One plus one should equal two.
The country’s largest disability rights organization sought to confirm that over the past year in the realm of special education for a most vulnerable population.
What researchers from Disability Rights California sadly found out was this: A seemingly simple equation just doesn’t add up.
All children in California who attend a public school and have a demonstrated need for special education services are lawfully entitled to receive them. A recent article on the topic duly notes their right to “have an Individualized Education Program (IEP), documenting their educational abilities and outlining what services [they] might be eligible for.”
Many undocumented minors lacking parents or separated from them reside in California. A specific federal agency is tasked with ensuring their well-being. The Office of Refugee Resettlement (ORR) internal guidelines stipulate that children under its charge with special needs be placed in facilities as part of the “general population” and also receive appropriate educational services.

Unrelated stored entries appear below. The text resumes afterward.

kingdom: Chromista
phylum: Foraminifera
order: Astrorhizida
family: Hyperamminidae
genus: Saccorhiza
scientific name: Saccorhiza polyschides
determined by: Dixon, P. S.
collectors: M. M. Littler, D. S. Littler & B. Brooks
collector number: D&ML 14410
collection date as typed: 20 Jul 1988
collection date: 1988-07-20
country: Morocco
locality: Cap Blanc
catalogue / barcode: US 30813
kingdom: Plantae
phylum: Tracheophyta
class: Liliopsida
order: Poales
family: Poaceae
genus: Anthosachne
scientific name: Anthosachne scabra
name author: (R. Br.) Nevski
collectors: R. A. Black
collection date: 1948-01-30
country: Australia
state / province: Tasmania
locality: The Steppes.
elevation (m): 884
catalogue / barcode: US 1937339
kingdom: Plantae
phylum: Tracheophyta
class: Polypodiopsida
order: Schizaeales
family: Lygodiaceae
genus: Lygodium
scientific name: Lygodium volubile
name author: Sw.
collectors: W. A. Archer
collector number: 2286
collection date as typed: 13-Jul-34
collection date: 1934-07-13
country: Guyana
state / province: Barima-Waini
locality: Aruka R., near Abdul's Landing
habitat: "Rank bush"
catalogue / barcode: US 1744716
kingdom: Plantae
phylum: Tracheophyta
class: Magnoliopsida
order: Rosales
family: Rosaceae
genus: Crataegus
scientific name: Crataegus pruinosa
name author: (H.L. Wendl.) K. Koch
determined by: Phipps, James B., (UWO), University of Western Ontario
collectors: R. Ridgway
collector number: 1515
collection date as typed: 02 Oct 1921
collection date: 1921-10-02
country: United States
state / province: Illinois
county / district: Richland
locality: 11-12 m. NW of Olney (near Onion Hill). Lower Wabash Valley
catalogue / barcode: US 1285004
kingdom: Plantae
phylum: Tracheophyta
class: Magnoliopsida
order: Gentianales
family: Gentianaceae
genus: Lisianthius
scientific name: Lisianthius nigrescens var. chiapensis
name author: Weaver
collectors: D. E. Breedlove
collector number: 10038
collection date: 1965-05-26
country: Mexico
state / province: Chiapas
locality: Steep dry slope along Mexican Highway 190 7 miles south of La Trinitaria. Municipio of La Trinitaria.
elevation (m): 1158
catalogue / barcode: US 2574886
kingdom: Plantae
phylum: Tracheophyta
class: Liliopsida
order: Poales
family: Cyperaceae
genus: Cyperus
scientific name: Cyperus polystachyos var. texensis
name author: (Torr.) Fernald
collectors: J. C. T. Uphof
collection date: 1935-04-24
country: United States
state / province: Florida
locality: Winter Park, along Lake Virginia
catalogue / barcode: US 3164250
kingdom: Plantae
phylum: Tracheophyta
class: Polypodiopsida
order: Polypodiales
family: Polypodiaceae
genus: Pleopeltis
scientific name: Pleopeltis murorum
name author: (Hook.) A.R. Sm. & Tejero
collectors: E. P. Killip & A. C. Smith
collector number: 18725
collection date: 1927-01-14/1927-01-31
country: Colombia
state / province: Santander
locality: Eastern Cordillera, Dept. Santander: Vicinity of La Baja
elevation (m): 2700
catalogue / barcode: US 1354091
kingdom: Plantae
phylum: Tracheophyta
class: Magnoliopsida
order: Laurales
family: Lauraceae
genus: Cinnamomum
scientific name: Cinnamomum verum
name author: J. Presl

Thus, all California children are entitled to a meaningful education, with those having special needs being provided tailored services they are eligible for that optimally promote their learning potential.
That one plus one – there is an entitlement to receive special educational services, and it applies to undocumented children equally as much as to others – should result in a clear reality.
That is this: the children being housed in ORR facilities who need special ed services should be routinely receiving them.
Is that the case?
Sadly, DRC says that it isn’t. An organizational spokesperson states that research actually reveals only a few instances of ORR-housed children “receiving any kind of in-depth Individualized Education Programs.”
That is lamentable, of course, and materially concerning. Hopefully the glare emanating from the DCR report will yield fast and meaningful change.